As AI execution capabilities accelerate, human value becomes increasingly concentrated in areas machines cannot replicate. Claude can write code faster, generate prototypes, and execute tasks more efficiently than humans. But it cannot replace the most difficult part of the "0 to 1" process: asking the right questions, understanding real users, defining the product North Star, and judging what is "right".
Previously, execution capability was the main bottleneck in knowledge work. Now, execution is being accelerated by models, and human value is more concentrated in upfront judgment, creativity, relationship networks, and organizational ability. This represents a fundamental repositioning of where human expertise matters most.
The implications are sobering: AI will not automatically eliminate tough decisions; instead, it will amplify wrong directions faster. If a company asks the wrong question or pursues the wrong product direction, AI can execute that flawed strategy at scale and speed, making the cost of poor judgment higher, not lower. This means the role of human leadership becomes more critical, not less, even as AI capabilities expand.
How to Think About AI's Impact on Work and Skills
- Execution vs. Judgment: As AI handles routine execution tasks, organizations should invest in people who excel at problem definition, user research, and strategic thinking rather than those focused purely on task completion.
- Workflow Integration: The competitive advantage goes to companies that can integrate AI agents into existing business processes seamlessly, not those that simply deploy the most powerful models.
- Organizational Structure: Small, fast-moving teams with clear decision-making authority outperform large committees in the AI era, because the cost of slow validation cycles increases when execution becomes cheap.
- Product Strategy: Model companies must decide whether to remain pure platform providers or build applications that showcase their capabilities, understanding that direct application building creates ecosystem tensions.

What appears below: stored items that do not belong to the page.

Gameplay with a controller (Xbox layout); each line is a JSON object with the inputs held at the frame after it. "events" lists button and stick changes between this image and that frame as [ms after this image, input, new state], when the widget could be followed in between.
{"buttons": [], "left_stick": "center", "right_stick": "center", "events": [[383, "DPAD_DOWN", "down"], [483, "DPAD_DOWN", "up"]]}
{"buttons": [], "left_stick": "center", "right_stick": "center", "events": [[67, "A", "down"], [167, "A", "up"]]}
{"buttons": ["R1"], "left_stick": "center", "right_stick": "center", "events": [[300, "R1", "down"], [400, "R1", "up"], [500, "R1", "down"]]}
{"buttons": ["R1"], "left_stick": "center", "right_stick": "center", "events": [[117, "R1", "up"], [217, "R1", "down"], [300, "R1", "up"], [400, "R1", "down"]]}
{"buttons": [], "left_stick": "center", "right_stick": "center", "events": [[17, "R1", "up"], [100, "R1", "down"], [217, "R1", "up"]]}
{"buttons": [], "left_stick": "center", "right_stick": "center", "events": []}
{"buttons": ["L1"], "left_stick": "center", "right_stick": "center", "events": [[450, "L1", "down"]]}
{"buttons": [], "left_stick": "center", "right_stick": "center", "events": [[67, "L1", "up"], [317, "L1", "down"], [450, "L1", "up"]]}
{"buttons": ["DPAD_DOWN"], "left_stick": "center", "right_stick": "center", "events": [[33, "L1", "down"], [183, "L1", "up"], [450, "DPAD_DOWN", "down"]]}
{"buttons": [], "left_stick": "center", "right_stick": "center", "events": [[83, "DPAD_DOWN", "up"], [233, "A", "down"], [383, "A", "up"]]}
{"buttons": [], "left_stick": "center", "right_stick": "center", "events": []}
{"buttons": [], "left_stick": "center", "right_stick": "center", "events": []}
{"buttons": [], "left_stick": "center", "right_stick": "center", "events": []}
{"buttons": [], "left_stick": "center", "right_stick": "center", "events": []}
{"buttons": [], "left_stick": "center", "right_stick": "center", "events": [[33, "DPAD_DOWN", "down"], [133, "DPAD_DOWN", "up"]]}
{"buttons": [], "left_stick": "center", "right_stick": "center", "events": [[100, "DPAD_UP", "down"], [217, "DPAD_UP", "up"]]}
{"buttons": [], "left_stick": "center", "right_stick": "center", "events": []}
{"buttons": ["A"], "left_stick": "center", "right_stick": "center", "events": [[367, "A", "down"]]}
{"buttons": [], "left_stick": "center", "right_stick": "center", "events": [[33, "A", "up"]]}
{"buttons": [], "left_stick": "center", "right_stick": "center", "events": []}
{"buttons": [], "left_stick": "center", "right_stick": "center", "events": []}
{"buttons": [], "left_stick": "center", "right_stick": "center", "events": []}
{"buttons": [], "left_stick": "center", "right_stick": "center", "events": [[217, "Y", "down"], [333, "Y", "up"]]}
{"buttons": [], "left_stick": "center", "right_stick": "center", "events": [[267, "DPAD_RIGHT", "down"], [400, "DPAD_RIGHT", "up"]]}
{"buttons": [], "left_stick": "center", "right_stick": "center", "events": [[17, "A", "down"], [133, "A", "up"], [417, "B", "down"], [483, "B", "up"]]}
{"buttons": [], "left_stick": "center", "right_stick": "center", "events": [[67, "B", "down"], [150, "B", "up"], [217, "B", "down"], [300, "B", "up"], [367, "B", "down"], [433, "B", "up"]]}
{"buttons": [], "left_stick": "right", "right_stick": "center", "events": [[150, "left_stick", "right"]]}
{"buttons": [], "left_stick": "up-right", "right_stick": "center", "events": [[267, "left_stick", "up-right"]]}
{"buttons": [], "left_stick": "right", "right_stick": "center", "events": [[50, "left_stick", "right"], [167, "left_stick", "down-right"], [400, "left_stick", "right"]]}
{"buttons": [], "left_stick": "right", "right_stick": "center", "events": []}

- Societal Adaptation: AI's impact on employment is not a problem a single company can solve; it fundamentally forces society to re-discuss skill reshaping, distribution mechanisms, and which human capabilities remain irreplaceable.
The broader implication of Anthropic's evolution is clear: the AI industry is transitioning from a "model race" to a "system race." The question is no longer who can build the most capable language model, but who can first translate model capabilities into reusable, distributable, and scalable work systems. For Anthropic, that means the subject is no longer just the company's next product roadmap, but a structural turning point for the entire AI industry.